Stonetown’da bir kaç ziyaret edilebilecek yer olmasına rağmen turistler için esas cazibe şehrin dışıdır.

Şehirden çıkmanızla birlikte ormana girersiniz. Orman dediysem gerçekten sık bir orman. Sağınıza bakın binlerce ağaç, solunuza bakın binlerce ağaç, manzara alabildiğine yeşil. Yol kenarında kümeleşmiş 10-15 kulübe. Bunlar Zanzibar köyleri. Kabile gibi yaşıyorlar. Köyün bir evinin kapısında bayrak bulunur, bu bayrak köyün reisinin evidir. Köydeki tüm sorunları reis çözer, arabulucu ve uygulayıcıdır.

Okyanus kenarındaki köyler görülmeye değer doğrusu. O köylerin yakınındaki sahilde bol bol midye kabuğu bulabilirsiniz, çünkü köy ahalisi midyelerin içini ziyan etmiyorlar, onlar için midyeler atıştırmalık aperatifler.

Asfalttan bozma yolda araba ilerlerken ormanın içlerine doğru yürüyen alacalı kıyafetler giymiş köylü kadınları görüyoruz. Hepsi kafasının üzerinde bir şeyler taşıyor. Ağaçların arasında ormana dalarak gözden kayboluyorlar.

Bir veri kümesinden alınmış satırlar

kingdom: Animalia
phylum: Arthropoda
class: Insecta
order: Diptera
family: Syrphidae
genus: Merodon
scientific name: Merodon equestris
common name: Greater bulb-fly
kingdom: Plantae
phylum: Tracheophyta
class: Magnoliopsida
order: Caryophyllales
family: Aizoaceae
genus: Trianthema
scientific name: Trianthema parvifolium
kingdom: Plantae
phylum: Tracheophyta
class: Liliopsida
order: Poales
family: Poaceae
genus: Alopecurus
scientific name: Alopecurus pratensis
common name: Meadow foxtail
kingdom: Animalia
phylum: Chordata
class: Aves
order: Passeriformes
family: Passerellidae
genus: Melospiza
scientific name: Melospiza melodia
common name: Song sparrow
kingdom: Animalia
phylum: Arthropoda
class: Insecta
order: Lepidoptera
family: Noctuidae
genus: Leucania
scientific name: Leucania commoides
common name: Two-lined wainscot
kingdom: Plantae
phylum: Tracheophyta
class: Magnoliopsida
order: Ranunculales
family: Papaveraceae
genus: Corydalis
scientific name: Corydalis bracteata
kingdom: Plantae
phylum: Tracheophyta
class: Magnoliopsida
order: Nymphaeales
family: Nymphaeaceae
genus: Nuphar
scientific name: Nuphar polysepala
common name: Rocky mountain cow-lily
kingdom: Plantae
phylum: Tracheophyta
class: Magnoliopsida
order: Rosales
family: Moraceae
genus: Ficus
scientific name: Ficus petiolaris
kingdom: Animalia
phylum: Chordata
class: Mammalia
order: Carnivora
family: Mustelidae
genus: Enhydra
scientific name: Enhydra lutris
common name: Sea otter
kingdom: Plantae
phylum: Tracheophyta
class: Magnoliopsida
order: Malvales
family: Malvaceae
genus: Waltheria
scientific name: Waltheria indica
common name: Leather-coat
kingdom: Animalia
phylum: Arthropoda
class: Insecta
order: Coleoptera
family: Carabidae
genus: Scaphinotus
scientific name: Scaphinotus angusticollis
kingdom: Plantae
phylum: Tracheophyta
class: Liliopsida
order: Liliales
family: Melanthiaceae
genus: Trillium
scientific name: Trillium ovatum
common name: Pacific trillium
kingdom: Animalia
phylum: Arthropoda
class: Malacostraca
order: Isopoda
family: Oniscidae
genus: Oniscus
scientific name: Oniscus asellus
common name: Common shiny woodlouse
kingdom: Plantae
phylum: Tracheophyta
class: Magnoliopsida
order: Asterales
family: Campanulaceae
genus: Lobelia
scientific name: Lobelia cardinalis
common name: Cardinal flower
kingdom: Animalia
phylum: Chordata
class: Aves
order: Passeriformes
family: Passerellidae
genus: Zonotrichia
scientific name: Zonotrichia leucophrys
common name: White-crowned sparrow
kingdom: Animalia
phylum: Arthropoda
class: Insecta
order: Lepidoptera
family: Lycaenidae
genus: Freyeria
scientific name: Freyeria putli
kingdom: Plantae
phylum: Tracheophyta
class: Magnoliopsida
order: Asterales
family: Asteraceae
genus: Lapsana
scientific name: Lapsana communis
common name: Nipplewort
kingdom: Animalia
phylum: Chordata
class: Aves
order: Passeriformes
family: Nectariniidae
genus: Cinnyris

* Görev amacı: Zanzibar metninin "Okyanus kenarındaki köyler" kısmından "midyeler atıştırmalık aperatifler." kısmına kadar olan bölümünü, "sahilde" yerine "kıyıda" koyarak güncelleyin. Bu işte satırlara ihtiyaç yok.

* Görev yanıtı:
Okyanus kenarındaki köyler görülmeye değer doğrusu. O köylerin yakınındaki kıyıda bol bol midye kabuğu bulabilirsiniz, çünkü köy ahalisi midyelerin içini ziyan etmiyorlar, onlar için midyeler atıştırmalık aperatifler.